Zur Kritik von Bundesbankpräsident Jens Weidmann, die EZB betreibe eine fragwürdige Staatsfinanzierung, sagte Draghi: „Es wäre schön, wenn wir immer mit der Bundesbank zusammenarbeiten könnten, aber zurzeit haben wir unterschiedliche Ansichten, wie die Krise zu bewältigen ist.“ Der Grund für die deutsche Opposition gegen seine Politik liege in der deutschen Furcht vor Inflation. Gar nicht zu handeln, wäre riskanter, betonte der EZB-Chef. In diesem Fall drohe den Krisenländern ein Teufelskreis, aus dem sie sich auch durch gute Wirtschaftspolitik nicht mehr befreien könnten. Steigende Anleihenrenditen würden die Lage verschlimmern, was die Zinsen noch weiter steigen ließe. Deshalb müsse die Notenbank handeln.

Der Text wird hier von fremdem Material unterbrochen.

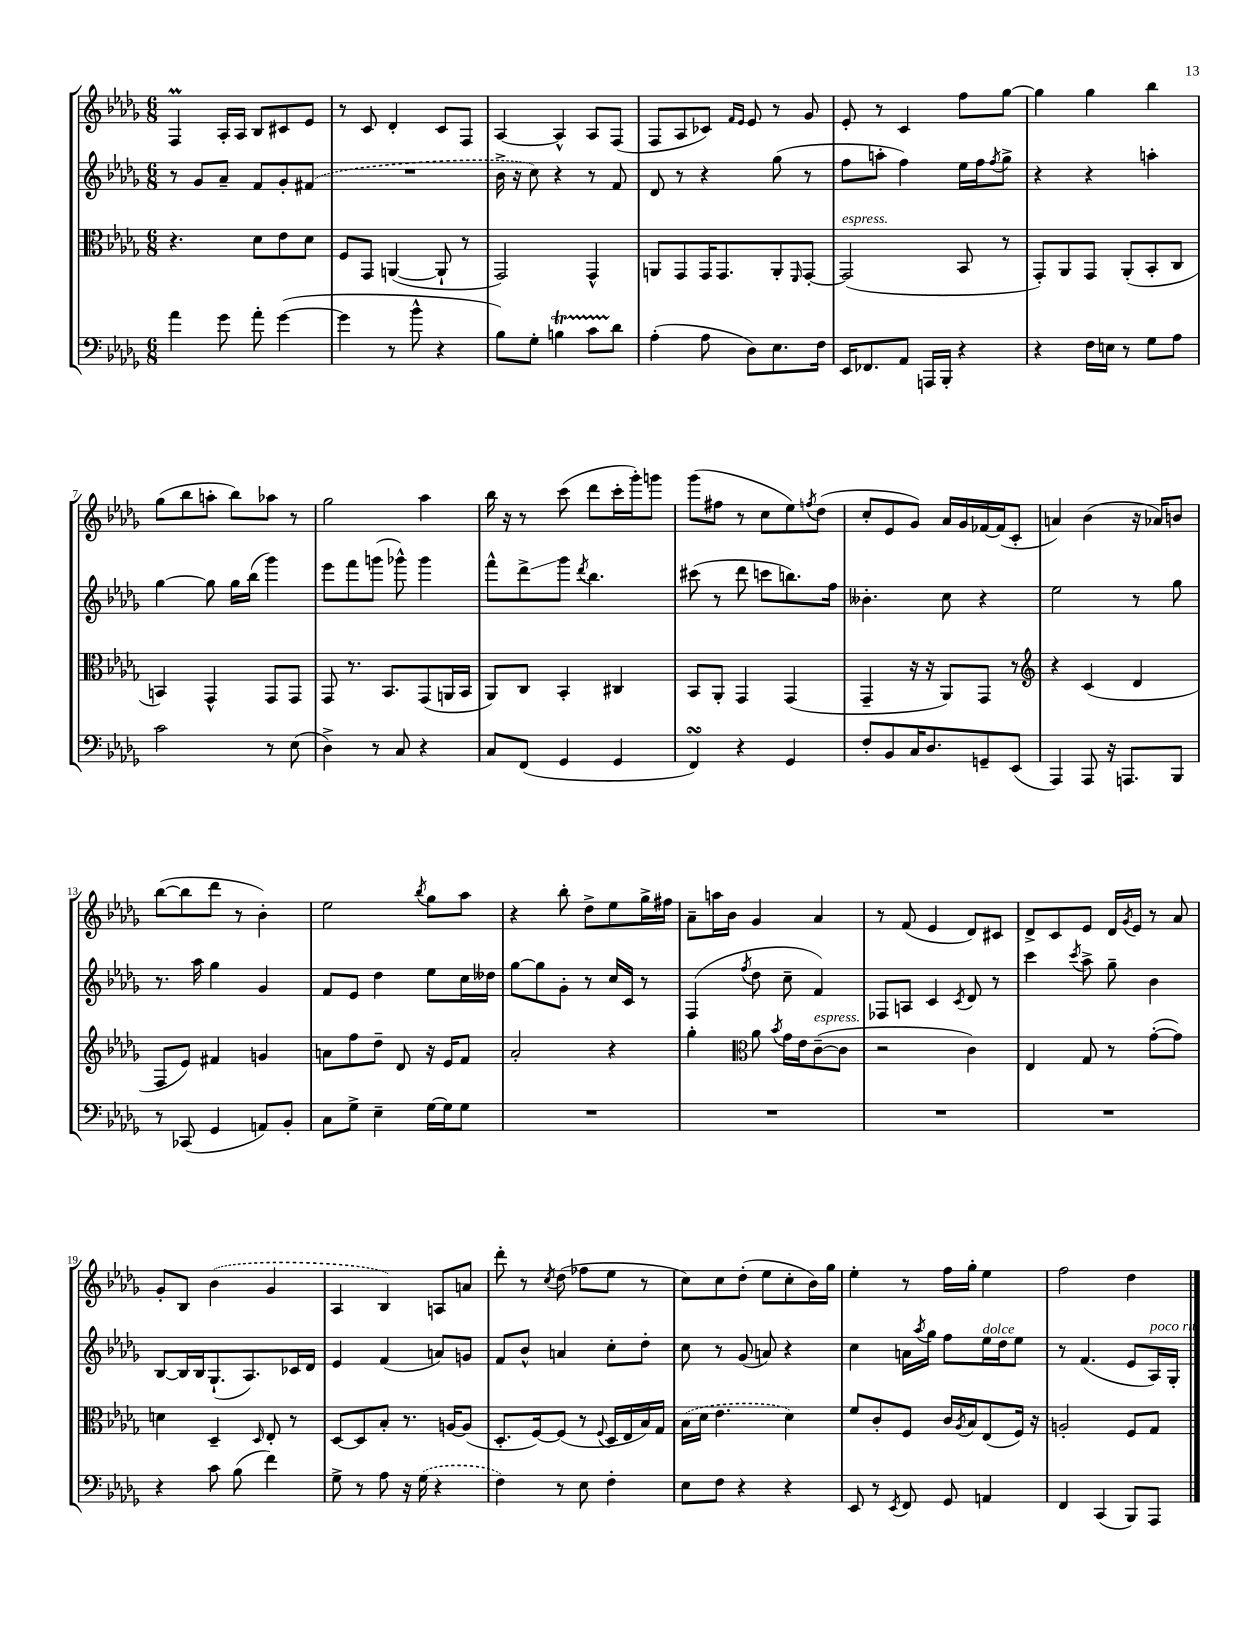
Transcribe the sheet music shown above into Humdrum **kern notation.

**kern	**kern	**kern	**kern
*staff4	*staff3	*staff2	*staff1
*clefF4	*clefC3	*clefG2	*clefG2
*k[b-e-a-d-g-]	*k[b-e-a-d-g-]	*k[b-e-a-d-g-]	*k[b-e-a-d-g-]
*M6/8	*M6/8	*M6/8	*M6/8
4a-	4.r	8r	4F
.	.	8g-	.
8g-	.	8a-~	16A-'
.	.	.	16A-
8a-'	8d-	8f	8B-
([4g-	8e-	8g-'	8c#
.	8d-	(8f#	8e-
=	=	=	=
4g-]	8F	2.r	8r
.	8GG-	.	8c
8r	([4AA	.	4d-'
8b-^^	.	.	.
4r	8AA`]	.	8c
.	8r	.	8F
=	=	=	=
8B-)	2GG-)	16b-^	[4A-
.	.	16r	.
8G-'	.	8cc)	.
4B	.	4r	4A-^^]
8c	4GG-^^	8r	8A-
8d-	.	8f	(8F
=	=	=	=
(4A-'	8AA	8d-	8F
.	8GG-	8r	8A-
8A-	16GG-	4r	8c-)
.	8.GG-	.	.
.	.	.	16qqf
.	.	.	16qqe-
8D-)	.	.	8e-
8.E-	8AA'	(8gg-	8r
.	16qqFF	.	.
.	[8GG-'	8r	8g-
16F	.	.	.
=	=	=	=
16EE-	(2GG-]	8ff	8e-'
8.FF-	.	.	.
.	.	8aa'	8r
8AA-	.	4ff)	4c
16AAA	.	.	.
16BBB-'	.	.	.
4r	8BB-	16ee-	8ff
.	.	16ff	.
.	.	8qff	.
.	8r	8gg-^	[8gg-
=	=	=	=
4r	8GG-')	4r	4gg-]
.	8AA-	.	.
16F	8GG-	4r	4gg-
16E	.	.	.
8r	(8AA-'	.	.
8G-	8BB-'	4aa'	4bb-
8A-	8C	.	.
=	=	=	=
2c	4BB)	[4gg-	(8gg-
.	.	.	8bb-
.	4GG-^^	8gg-]	8aa'
.	.	16gg-	8bb-)
.	.	(16bb-	.
8r	8GG-	4ggg-)	8aa-
(8E-	8GG-	.	8r
=	=	=	=
4D-^)	8GG-	8eee-	2gg-
.	8.r	8fff	.
8r	.	(8ggg	.
.	8.BB-	.	.
8C	.	8ggg-^^)	.
4r	(8GG-	4ggg-	4aa-
.	16AA	.	.
.	16BB-	.	.
=	=	=	=
8C	8AA-)	8fff^^	16bb-
.	.	.	16r
(8FF	8C	8ddd-^	8r
4GG-	4BB-'	8ggg-	(8ccc
.	.	8qddd-	.
.	.	4.bb-	8ddd-
4GG-	4C#	.	16ccc'
.	.	.	16ggg-')
.	.	.	8ggg
=	=	=	=
4FF)	8BB-	(8ccc#	(8ggg-
.	8AA-'	8r	8ff#
4r	4GG-	8ddd-	8r
.	.	8ccc	8cc
4GG-	(4GG-	8.bb)	8ee-)
.	.	.	8qff
.	.	.	(8dd-
.	.	16ff	.
=	=	=	=
8F'	4GG-~	4.b--'	8cc'
8BB-	.	.	8e-
16C	16r	.	8g-)
8.D-	16r	.	.
.	8AA-)	8cc	16a-
.	.	.	16g-
8GG~	8GG-	4r	[16f-
.	.	.	(16f-]
(8EE-	8r	.	8c'
=	=	=	=
*	*clefG2	*	*
4AAA-)	4r	2ee-	4a)
8AAA-	(4c	.	(4b-
16r	.	.	.
8.AAA	.	.	.
.	4d-	8r	16r
.	.	.	16a-)
8BBB-	.	8gg-	8b
=	=	=	=
8r	8F	8.r	([8bb-
(8CC-	8e-)	.	8bb-]
.	.	16aa-	.
4GG-	4f#	4gg-	8ddd-
.	.	.	8r
8AA)	4g	4g-	4b-')
8BB-'	.	.	.
=	=	=	=
8C	8a	8f	2ee-
8G-^	8ff	8e-	.
4E-~	8dd-~	4dd-	.
.	8d-	.	.
.	.	.	8qbb-
[16G-	16r	8ee-	8gg-
16G-]	16e-	.	.
8G-	8f	16cc	8aa-
.	.	16dd--	.
=	=	=	=
2.r	2a-'	[8gg-	4r
.	.	8gg-]	.
.	.	8g-'	8bb-'
.	.	8r	8dd-^
.	4r	16cc	8ee-
.	.	16c	.
.	.	8r	16gg-^
.	.	.	16ff#
=	=	=	=
2.r	4gg-'	(4F	8a-~
.	.	.	16aa
.	.	.	16b-
*	*clefC3	*	*
.	.	8qff	.
.	8a-	8dd-	4g-
.	8qb-	.	.
.	16g-	8cc~	.
.	16e-	.	.
.	([8c~	4f)	4a-
.	8c]	.	.
=	=	=	=
2.r	2r	8F-	8r
.	.	8A	(8f
.	.	4c	4e-
.	.	8qc	.
.	4c)	8d-	8d-)
.	.	8r	8c#
=	=	=	=
2.r	4E-	4ccc	8d-^
.	.	.	8c
.	.	8qccc	.
.	8G-	8aa-^	8e-
.	8r	8gg-~	16d-
.	.	.	8qg-
.	.	.	16e-
.	([8g-'	4b-	8r
.	8g-])	.	8a-
=	=	=	=
4r	4d	[8B-	8g-'
.	.	16B-]	8B-
.	.	16B-	.
8c	4D-~	(8.G-`	(4b-
(8B-	.	.	.
.	.	8.A-)	.
.	16qqD-	.	.
4f)	8E-'	.	4g-
.	8r	16c-	.
.	.	16d-	.
=	=	=	=
8G-^	[8D-	4e-	4A-
8r	8D-]	.	.
8A-	8B-'	(4f	4B-)
16r	8.r	.	.
(16G-	.	.	.
4r	.	8a)	8A
.	[16A	.	.
.	(8A]	8g	8a
=	=	=	=
4F)	8.D-'	8f	8ddd-'
.	.	8b-^^	8r
.	[16F)	.	.
.	.	.	8qcc
8r	(8F]	4a	(8dd-
8E-	8r	.	8ff-
.	8qqF	.	.
4F'	16D-	8cc'	8ee-
.	16E-	.	.
.	16B-)	8dd-'	8r
.	16G-	.	.
=	=	=	=
8E-	(16B-	8cc	8cc)
.	16d-	.	.
8F	4.e-	8r	8cc
4r	.	(8g-	(8dd-'
.	.	8a)	8ee-
4r	4d-)	4r	8cc'
.	.	.	16b-)
.	.	.	16gg-
=	=	=	=
8EE-	8f	4cc	4ee-'
8r	8c'	.	.
8qEE-	.	.	.
8FF	8F	16a	8r
.	.	8qaa-	.
.	.	16gg-	.
8GG-	16c	8ff	16ff
.	8qA-	.	.
.	16B-	.	16gg-'
4AA	(8E-	16ee-	4ee-
.	.	16dd-	.
.	16F)	8ee-	.
.	16r	.	.
=	=	=	=
4FF	2A'	8r	2ff
.	.	(4.f	.
(4CC	.	.	.
8BBB-)	8F	8e-	4dd-
8AAA-	8G-	16A-)	.
.	.	16G-'	.
==	==	==	==
*-	*-	*-	*-
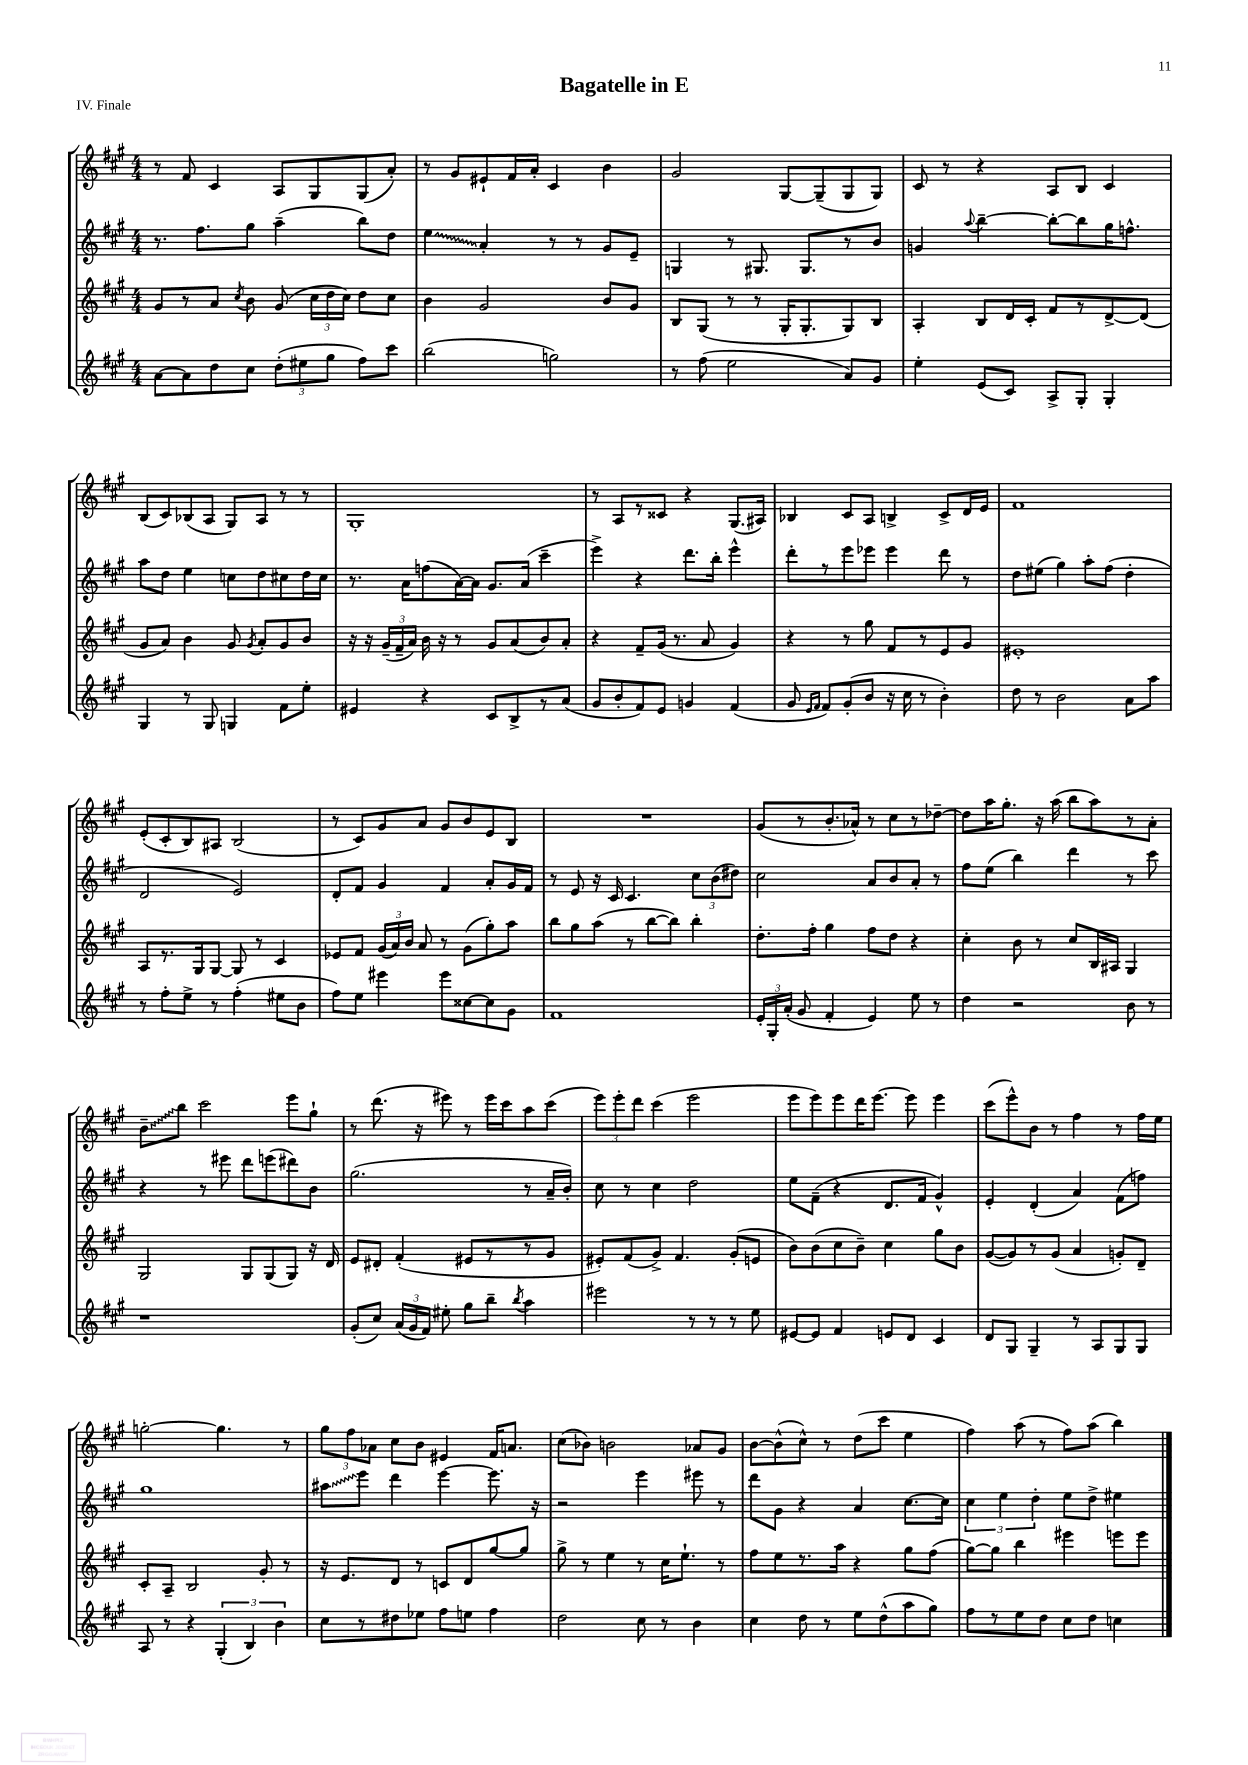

Draghi, sieht auch bereits erste positive Ergebnisse des angekündigten Anleihekaufprogramms. „Allein unsere Ankündigung sorgte dafür, dass weltweit das Vertrauen in den Euro zugenommen hat“. Fondsmanager brächten ihr Geld zurück nach Europa, das sei gut für die Wirtschaft der Euro-Zone, fügte er hinzu. Bei der Lösung der Eurokrise sei man inzwischen auf einem guten Weg: „Wir sehen beachtliche Fortschritte in Spanien und Italien. Besonders wenn man vergleicht, was sie in den letzten sechs Monaten geleistet haben und was sie viele Jahre zuvor versäumt haben“.
Kritik am Vorgehen der Zentralbank kam auch heute wieder von prominenter Stelle. Der ehemalige EZB-Chefvolkswirt Jürgen Stark beanstandete die geplanten Anleihenkäufe der EZB. „Geldpolitik kann und darf nicht an Bedingungen geknüpft werden. Indem eine Zentralbank ihr Handeln vom Verhalten Dritter abhängig macht, ist dies nicht mehr geldpolitisch begründbar", so Stark in einem Gastbeitrag für die Tageszeitung "Die Welt".
Bundesfinanzminister Wolfgang Schäuble (CDU) hat der EZB und Draghi hingegen sein Vertrauen ausgesprochen. Der geplante Ankauf von Staatsanleihen sei Geldpolitik und damit vom Mandat der Notenbank gedeckt, sagte Schäuble am Freitag dem Deutschlandfunk. Wenn man eine Obergrenze für die Ankäufe genannt hätte, wäre dies eine Einladung an Spekulanten gewesen, so der CDU-Politiker. Die Zentralbank handle unabhängig und erfülle ihren Auftrag seit zehn Jahren hervorragend.